--- EXERCISE PROMPT ---
Output only the lines below from the one holding "第191章 委屈的丫丫" down to the one holding "دانلود پکیج", both end lines included and every picture dropped.

--- DATASET ---
* * * * * * * * *

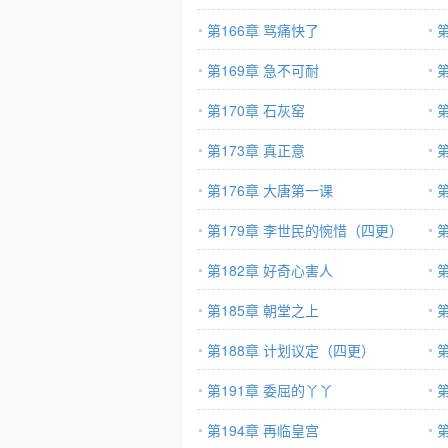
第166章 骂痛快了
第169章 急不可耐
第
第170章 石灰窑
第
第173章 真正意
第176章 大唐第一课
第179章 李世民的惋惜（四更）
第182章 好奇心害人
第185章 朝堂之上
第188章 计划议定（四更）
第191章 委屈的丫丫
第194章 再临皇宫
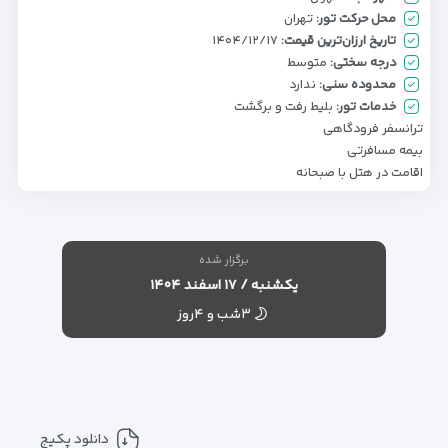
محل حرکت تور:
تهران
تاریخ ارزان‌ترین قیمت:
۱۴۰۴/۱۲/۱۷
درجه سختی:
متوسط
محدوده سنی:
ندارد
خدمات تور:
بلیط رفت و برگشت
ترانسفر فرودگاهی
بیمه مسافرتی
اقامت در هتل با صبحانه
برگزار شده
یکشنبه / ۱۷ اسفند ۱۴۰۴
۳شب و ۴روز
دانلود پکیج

* * * * * * * * *

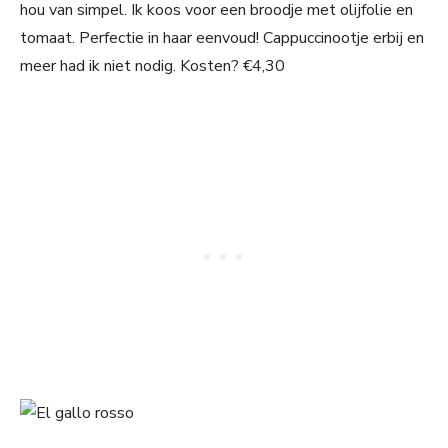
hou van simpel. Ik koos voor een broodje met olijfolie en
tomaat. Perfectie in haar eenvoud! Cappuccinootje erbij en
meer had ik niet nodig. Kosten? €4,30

* * * * * * * * *

--- TASK SOLUTION ---
第191章 委屈的丫丫
第194章 再临皇宫
محل حرکت تور:
تهران
تاریخ ارزان‌ترین قیمت:
۱۴۰۴/۱۲/۱۷
درجه سختی:
متوسط
محدوده سنی:
ندارد
خدمات تور:
بلیط رفت و برگشت
ترانسفر فرودگاهی
بیمه مسافرتی
اقامت در هتل با صبحانه
برگزار شده
یکشنبه / ۱۷ اسفند ۱۴۰۴
۳شب و ۴روز
دانلود پکیج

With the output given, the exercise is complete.